С этими словами Зорин рванул вперед, обогнал нашу несчастную подводу и вскочил зачем-то на козлы к Мозельскому, где, судя по всему, стегнул поводьями Гошку и крикнул: «Быстрей пошел!» — на что Гошка обозвал его блядиной лысою и, конечно, вовсе шагу не прибавил. Кузьма молчал; Сашенька похлопал замечательными своими глазами и сказал безо всякой иронии:
— Обещает, значит, при Филиппах встретиться.
— Не такой уж он злой гений, Сашенька, — сказал Кузьма со вздохом. — Да и для привидения слишком много ест.

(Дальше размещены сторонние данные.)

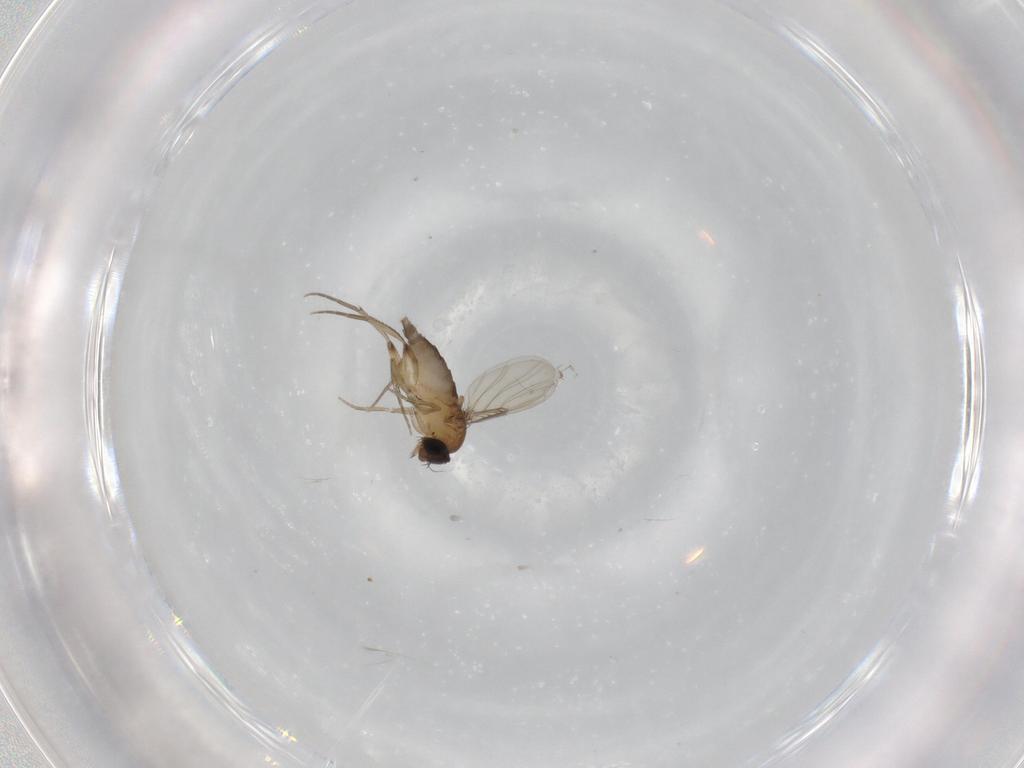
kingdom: Animalia
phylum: Arthropoda
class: Insecta
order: Diptera
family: Phoridae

Сашенька посмотрел на Кузьму серьезно и ответил:
— Как скажете, Кузьма Владимирович. — И я увидел вдруг, что от этих слов Кузьме стало не по себе.

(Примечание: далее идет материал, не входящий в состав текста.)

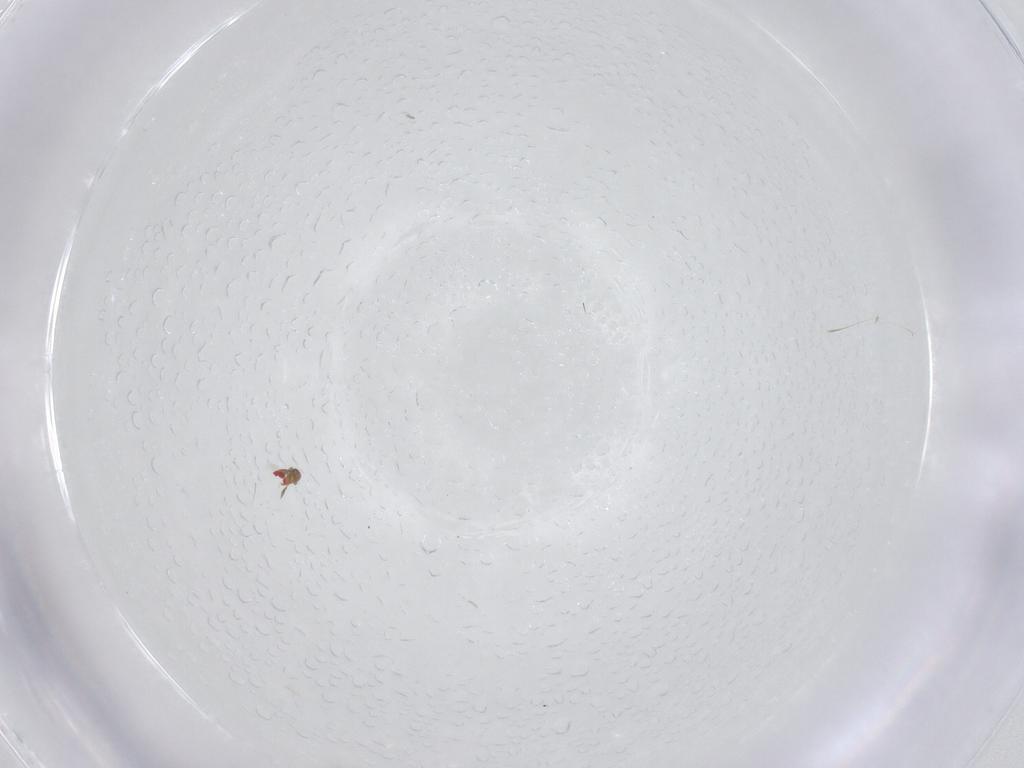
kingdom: Animalia
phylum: Arthropoda
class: Insecta
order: Hymenoptera
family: Trichogrammatidae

Ничего лесного не было у Лесного Городка; я увидел за спинами троих мужчин и одной статной женщины маленькую Марину Романовну и обрадовался ей. Началось пожимание рук. Представил Кузьма всех, включая Сашеньку и Мозельского, а про Квадратова сказал многозначительно, что отец Сергий в представлениях не нуждается, и все, включая Певицыну, подошли под благословение к Квадратову, напустившему на себя вид важный и надменный, и я заметил, что на Квадратова больше, чем на меня, смотрят, и очень развеселился. Сообщили нам расписание наше — действительно, в два часа дня ждал нас, как нам было сказано, «сюрприз от всего города возле замечательного помещения нашего Арсенала», и Певицыну выдали нам в постоянные сопровождающие; она улыбнулась Кузьме заговорщически; главный из мужчин тут же предложил Кузьме с Зориным перейти на «ты» и по имени, и Кузьма немедленно сказал: «Гена, на два слова тебя по делу можно тогда? И тебя, Зорин». Я стоял в стороне, и они под прикрытие бока моего пошли совещаться, и, к удивлению моему, повел их вперед Сашенька, всегда державшийся в тени.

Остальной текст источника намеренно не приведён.